Fremdenhass-Kommentare

Sachsen-Ministerin schämt sich für ihre Landsleute 

Dresden - Angesichts der zahlreichen Proteste und Anfeindungen gegen Flüchtlinge schämt sich Sachsens Integrationsministerin Petra Köpping (SPD) für ihre Landsleute.

"Ich schäme mich oft selbst - zum Beispiel wenn ich manche verbiesterte Kommentare von Sachsen höre oder lese", sagte Köpping laut einer Vorabmeldung im Interview der Wochenzeitung "Die Zeit". Wenn sie sich bei Facebook durch die Seiten klicke, "ehrlich, da schüttelt es mich". "Ich weiß nicht, woher die teils vulgäre, fremdenfeindliche und menschenverachtende Ausdrucksweise kommt", sagte die SPD-Politikerin.

Die Haltung vieler Bürger gegenüber Flüchtlingen findet Köpping besonders erschreckend. "In Sachsen erleben wir teilweise den blanken Hass. Das muss man deutlich so sagen", sagte sie.

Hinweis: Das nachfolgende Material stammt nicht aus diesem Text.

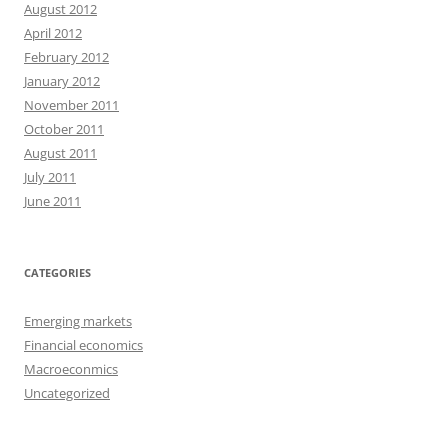
August 2012
April 2012
February 2012
January 2012
November 2011
October 2011
August 2011
July 2011
June 2011
CATEGORIES
Emerging markets
Financial economics
Macroeconmics
Uncategorized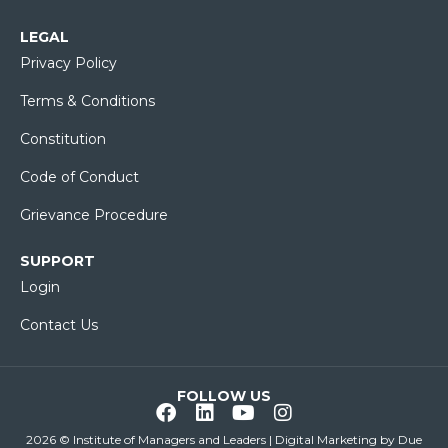
LEGAL
Privacy Policy
Terms & Conditions
Constitution
Code of Conduct
Grievance Procedure
SUPPORT
Login
Contact Us
FOLLOW US
2026 © Institute of Managers and Leaders | Digital Marketing by
Due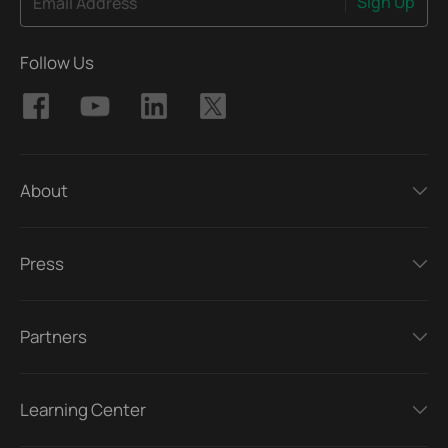
Sign Up
Email Address
Follow Us
About
Press
Partners
Learning Center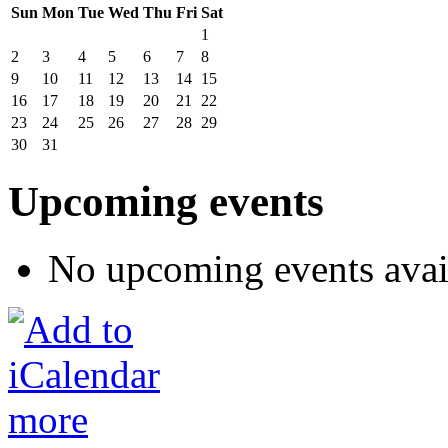
Sun
Mon
Tue
Wed
Thu
Fri
Sat
1
2
3
4
5
6
7
8
9
10
11
12
13
14
15
16
17
18
19
20
21
22
23
24
25
26
27
28
29
30
31
Upcoming events
No upcoming events avai
more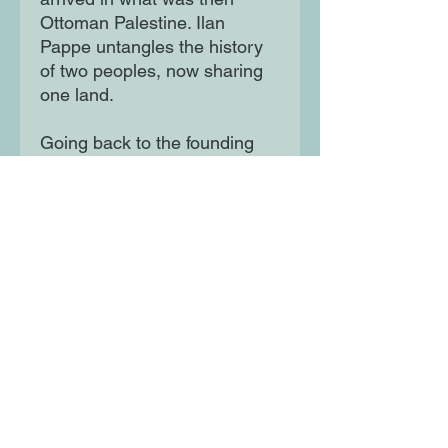
Ottoman Palestine. Ilan
Pappe untangles the history
of two peoples, now sharing
one land.
Going back to the founding
fathers of Zionism, Pappe
expertly takes us through the
twists and turns of
international policy towards
Israel–Palestine, Palestinian
resistance to occupation, and
the changes taking place in
Israel itself.
Moon Lane Ink
300 Stanstead Road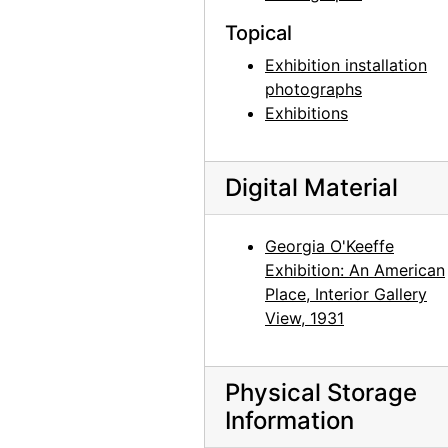
History of an American: Alfred Stieglitz '291' and After: Selections from the Stieglitz Collection, Philadelphia Museum of Art, 1944
Topical
History of an American: Alfred Stieglitz '291' and After: Selections from the Stieglitz Collection, Philadelphia Museum of Art, 1944
Exhibition installation
History of an American: Alfred Stieglitz '291' and After: Selections from the Stieglitz Collection, Philadelphia Museum of Art, 1944
photographs
Exhibitions
History of an American: Alfred Stieglitz '291' and After: Selections from the Stieglitz Collection, Philadelphia Museum of Art, 1944
History of an American: Alfred Stieglitz '291' and After: Selections from the Stieglitz Collection, Philadelphia Museum of Art, 1944
Digital Material
History of an American: Alfred Stieglitz '291' and After: Selections from the Stieglitz Collection, Philadelphia Museum of Art, 1944
History of an American: Alfred Stieglitz '291' and After: Selections from the Stieglitz Collection, Philadelphia Museum of Art, 1944
Georgia O'Keeffe
History of an American: Alfred Stieglitz '291' and After: Selections from the Stieglitz Collection, Philadelphia Museum of Art, 1944
Exhibition: An American
History of an American: Alfred Stieglitz '291' and After: Selections from the Stieglitz Collection, Philadelphia Museum of Art, 1944
Place, Interior Gallery
View, 1931
History of an American: Alfred Stieglitz '291' and After: Selections from the Stieglitz Collection, Philadelphia Museum of Art, 1944
John Marin - Paintings - 1945, An American Place, 1945 or 1946
John Marin - Paintings - 1945, An American Place, 1945 or 1946
Physical Storage
Information
John Marin - Paintings - 1945, An American Place, 1945 or 1946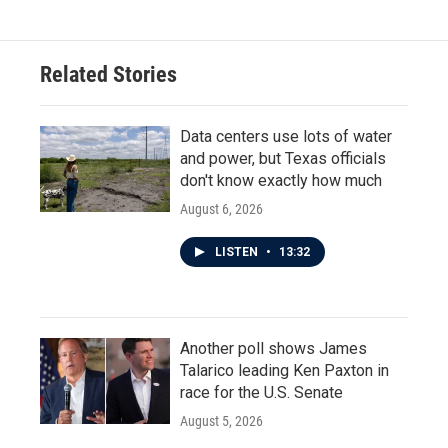
Related Stories
Data centers use lots of water
and power, but Texas officials
don't know exactly how much
August 6, 2026
LISTEN
•
13:32
Another poll shows James
Talarico leading Ken Paxton in
race for the U.S. Senate
August 5, 2026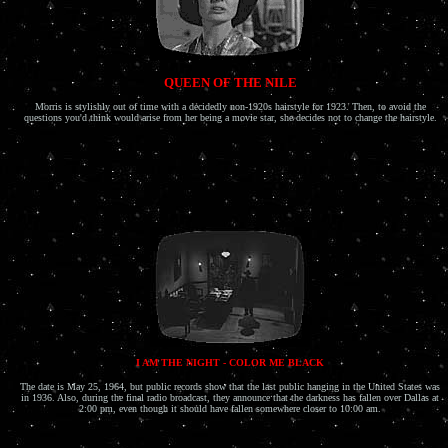
QUEEN OF THE NILE
Morris is stylishly out of time with a decidedly non-1920s hairstyle for 1923. Then, to avoid the
questions you'd think would arise from her being a movie star, she decides not to change the hairstyle.
I AM THE NIGHT - COLOR ME BLACK
The date is May 25, 1964, but public records show that the last public hanging in the United States was
in 1936. Also, during the final radio broadcast, they announce that the darkness has fallen over Dallas at
2:00 pm, even though it should have fallen somewhere closer to 10:00 am.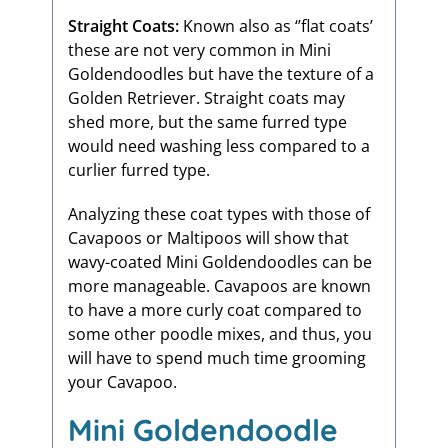
Straight Coats:
Known also as ‘’flat coats’
these are not very common in Mini
Goldendoodles but have the texture of a
Golden Retriever. Straight coats may
shed more, but the same furred type
would need washing less compared to a
curlier furred type.
Analyzing these coat types with those of
Cavapoos or Maltipoos will show that
wavy-coated Mini Goldendoodles can be
more manageable. Cavapoos are known
to have a more curly coat compared to
some other poodle mixes, and thus, you
will have to spend much time grooming
your Cavapoo.
Mini Goldendoodle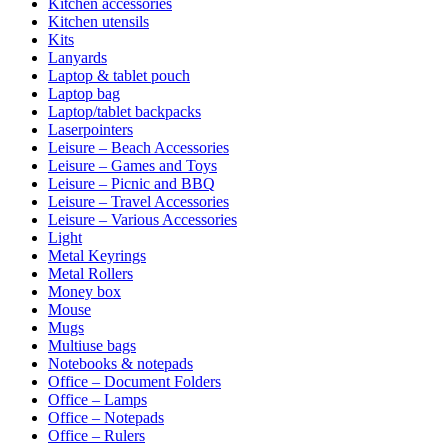
Kitchen accessories
Kitchen utensils
Kits
Lanyards
Laptop & tablet pouch
Laptop bag
Laptop/tablet backpacks
Laserpointers
Leisure – Beach Accessories
Leisure – Games and Toys
Leisure – Picnic and BBQ
Leisure – Travel Accessories
Leisure – Various Accessories
Light
Metal Keyrings
Metal Rollers
Money box
Mouse
Mugs
Multiuse bags
Notebooks & notepads
Office – Document Folders
Office – Lamps
Office – Notepads
Office – Rulers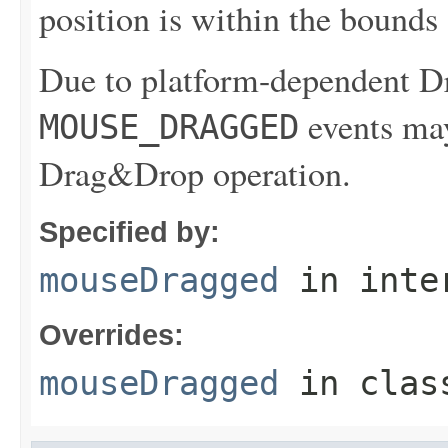
position is within the bounds
Due to platform-dependent 
events may
MOUSE_DRAGGED
Drag&Drop operation.
Specified by:
mouseDragged
in inte
Overrides:
mouseDragged
in cla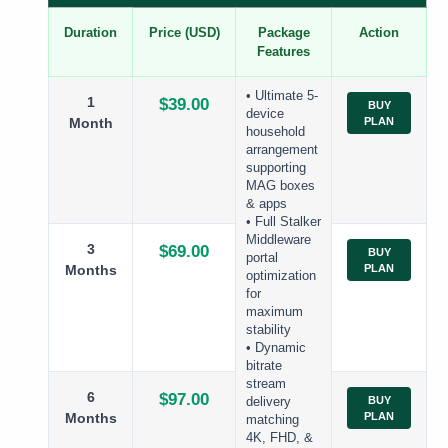
Duration
Price (USD)
Package
Action
Features
• Ultimate 5-
1
$39.00
BUY
device
Month
PLAN
household
arrangement
supporting
MAG boxes
& apps
• Full Stalker
Middleware
3
$69.00
BUY
portal
Months
PLAN
optimization
for
maximum
stability
• Dynamic
bitrate
stream
6
$97.00
BUY
delivery
Months
PLAN
matching
4K, FHD, &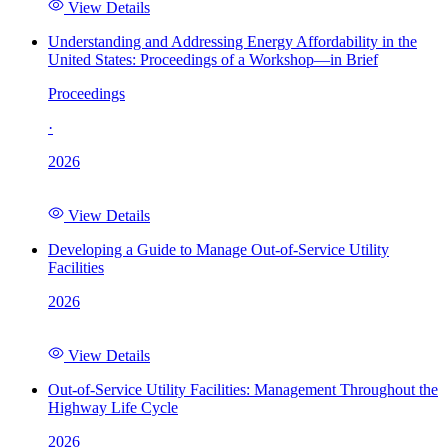
View Details
Understanding and Addressing Energy Affordability in the
United States: Proceedings of a Workshop—in Brief
Proceedings
·
2026
View Details
Developing a Guide to Manage Out-of-Service Utility
Facilities
2026
View Details
Out-of-Service Utility Facilities: Management Throughout the
Highway Life Cycle
2026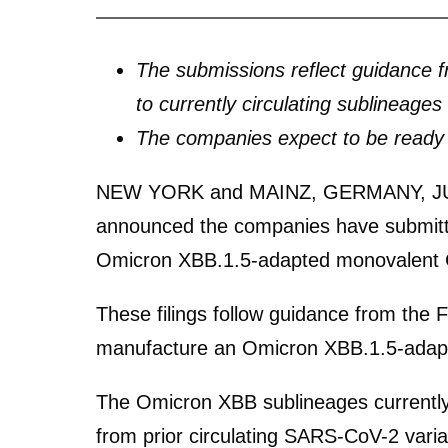
The submissions reflect guidance 
to currently circulating sublineages
The companies expect to be ready t
NEW YORK and MAINZ, GERMANY, JU
announced the companies have submitted
Omicron XBB.1.5-adapted monovalent CO
These filings follow guidance from the
manufacture an Omicron XBB.1.5-adapt
The Omicron XBB sublineages currently 
from prior circulating SARS-CoV-2 vari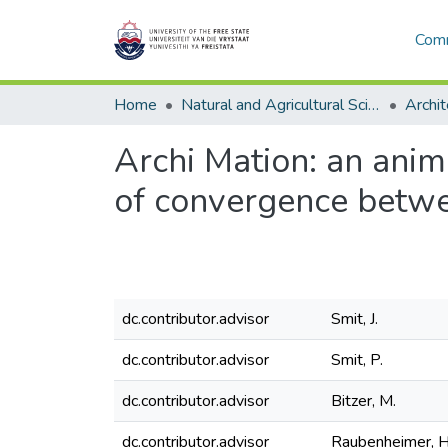
Comm
Home
Natural and Agricultural Sciences
Archit
Archi Mation: an anim
of convergence betwe
dc.contributor.advisor
Smit, J.
dc.contributor.advisor
Smit, P.
dc.contributor.advisor
Bitzer, M.
dc.contributor.advisor
Raubenheimer, H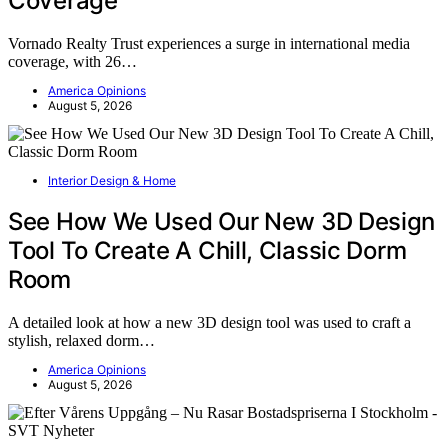
Coverage
Vornado Realty Trust experiences a surge in international media
coverage, with 26…
America Opinions
August 5, 2026
Interior Design & Home
See How We Used Our New 3D Design
Tool To Create A Chill, Classic Dorm
Room
A detailed look at how a new 3D design tool was used to craft a
stylish, relaxed dorm…
America Opinions
August 5, 2026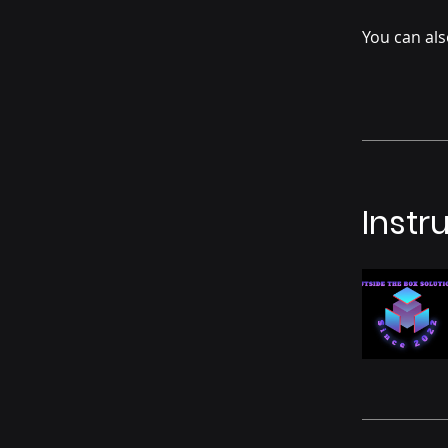
You can als
Instr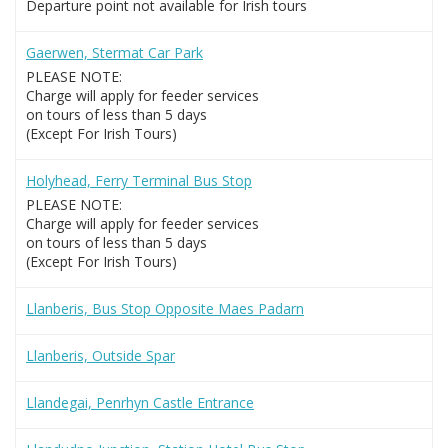
Departure point not available for Irish tours
Gaerwen, Stermat Car Park
PLEASE NOTE:
Charge will apply for feeder services
on tours of less than 5 days
(Except For Irish Tours)
Holyhead, Ferry Terminal Bus Stop
PLEASE NOTE:
Charge will apply for feeder services
on tours of less than 5 days
(Except For Irish Tours)
Llanberis, Bus Stop Opposite Maes Padarn
Llanberis, Outside Spar
Llandegai, Penrhyn Castle Entrance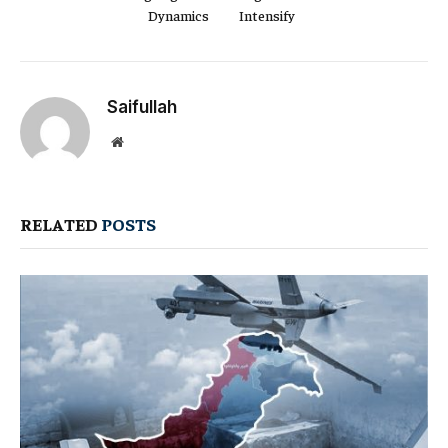
Dynamics
Intensify
Saifullah
Website
RELATED
POSTS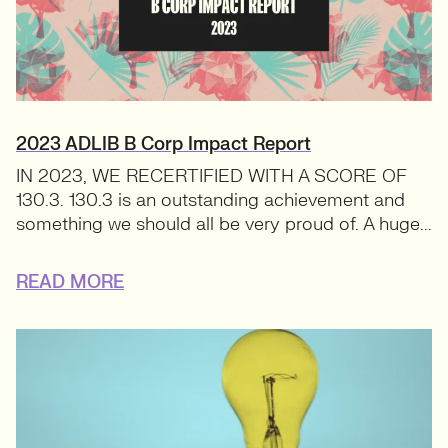
2023 ADLIB B Corp Impact Report
IN 2023, WE RECERTIFIED WITH A SCORE OF
130.3. 130.3 is an outstanding achievement and
something we should all be very proud of. A huge...
READ MORE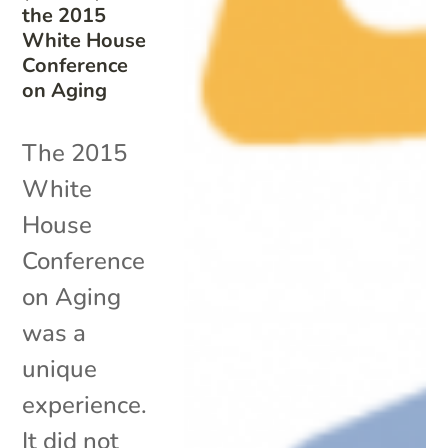
the 2015
White House
Conference
on Aging
The 2015
White
House
Conference
on Aging
was a
unique
experience.
It did not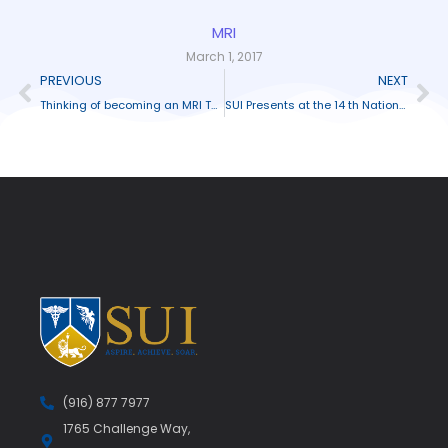
MRI
March 1, 2017
PREVIOUS
NEXT
Thinking of becoming an MRI Technician?
SUI Presents at the 14 th National ABHES Conference
(916) 877 7977
1765 Challenge Way,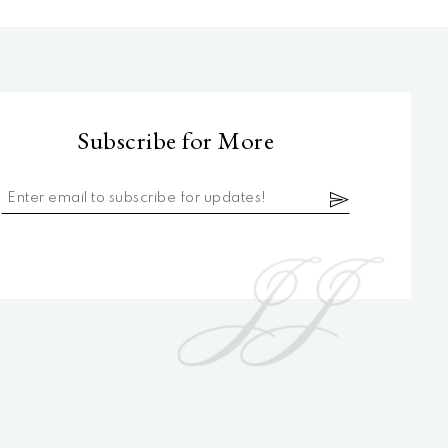
Subscribe for More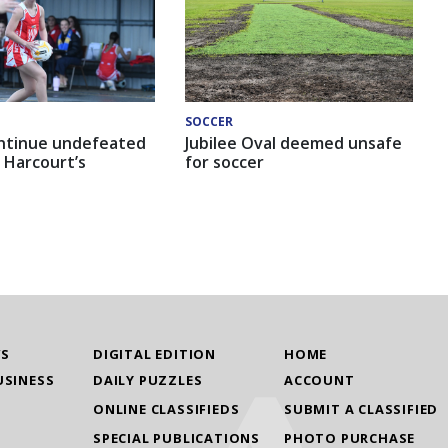
SOCCER
ntinue undefeated
Jubilee Oval deemed unsafe
 Harcourt’s
for soccer
WS
DIGITAL EDITION
HOME
USINESS
DAILY PUZZLES
ACCOUNT
ONLINE CLASSIFIEDS
SUBMIT A CLASSIFIED
SPECIAL PUBLICATIONS
PHOTO PURCHASE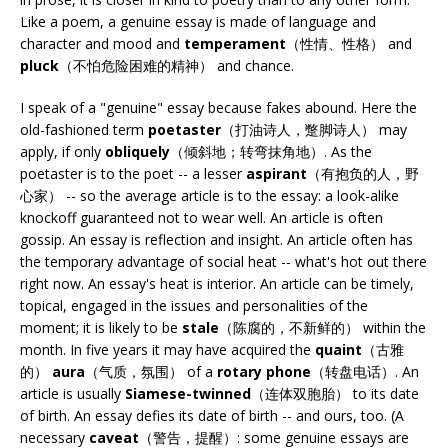
Like a poem, a genuine essay is made of language and
character and mood and
temperament
（性情、性格） and
pluck
（不怕危险困难的精神） and chance.
I speak of a "genuine" essay because fakes abound. Here the
old-fashioned term
poetaster
（打油诗人，蹩脚诗人） may
apply, if only
obliquely
（倾斜地；转弯抹角地）. As the
poetaster is to the poet -- a lesser
aspirant
（有抱负的人，野
心家） -- so the average article is to the essay: a look-alike
knockoff guaranteed not to wear well. An article is often
gossip. An essay is reflection and insight. An article often has
the temporary advantage of social heat -- what's hot out there
right now. An essay's heat is interior. An article can be timely,
topical, engaged in the issues and personalities of the
moment; it is likely to be
stale
（陈腐的，不新鲜的） within the
month. In five years it may have acquired the
quaint
（古雅
的）
aura
（气质，氛围） of a
rotary phone
（转盘电话）. An
article is usually
Siamese-twinned
（连体双胞胎） to its date
of birth. An essay defies its date of birth -- and ours, too. (A
necessary
caveat
（警告，提醒）: some genuine essays are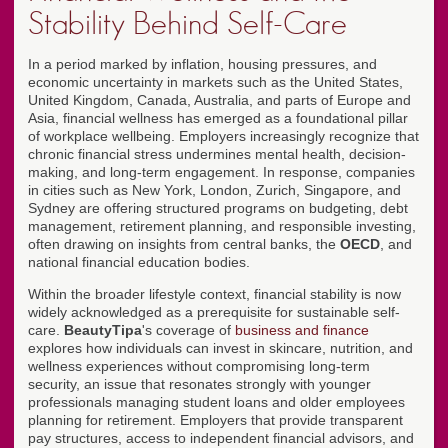
Stability Behind Self-Care
In a period marked by inflation, housing pressures, and
economic uncertainty in markets such as the United States,
United Kingdom, Canada, Australia, and parts of Europe and
Asia, financial wellness has emerged as a foundational pillar
of workplace wellbeing. Employers increasingly recognize that
chronic financial stress undermines mental health, decision-
making, and long-term engagement. In response, companies
in cities such as New York, London, Zurich, Singapore, and
Sydney are offering structured programs on budgeting, debt
management, retirement planning, and responsible investing,
often drawing on insights from central banks, the
OECD
, and
national financial education bodies.
Within the broader lifestyle context, financial stability is now
widely acknowledged as a prerequisite for sustainable self-
care.
BeautyTipa
's coverage of
business and finance
explores how individuals can invest in skincare, nutrition, and
wellness experiences without compromising long-term
security, an issue that resonates strongly with younger
professionals managing student loans and older employees
planning for retirement. Employers that provide transparent
pay structures, access to independent financial advisors, and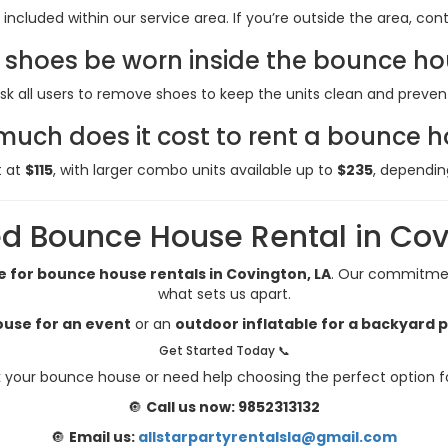
 included within our service area. If you’re outside the area, co
shoes be worn inside the bounce h
sk all users to remove shoes to keep the units clean and preve
uch does it cost to rent a bounce 
t at
$115
, with larger combo units available up to
$235
, dependin
d Bounce House Rental in Cov
e for bounce house rentals in Covington, LA
. Our commitment
what sets us apart.
use for an event
or an
outdoor inflatable for a backyard 
Get Started Today 📞
 your bounce house or need help choosing the perfect option f
🔘
Call us now: 9852313132
🔘
Email us:
allstarpartyrentalsla@gmail.com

Es gebe zu viele Stimmen, die Flüchtlinge total ablehnten.

In den vergangenen Monaten war es in einigen Orten Sachsens, darunter in Freital, zu Protesten gegen die Aufnahme von Flüchtlingen gekommen. In Meißen verübten Unbekannte einen Brandanschlag auf eine geplante Flüchtlingsunterkunft. Zuletzt machten Rechtsextreme gegen eine in Dresden errichtete Zeltstadt für Asylbewerber mobil, dabei kam es auch zu Ausschreitungen.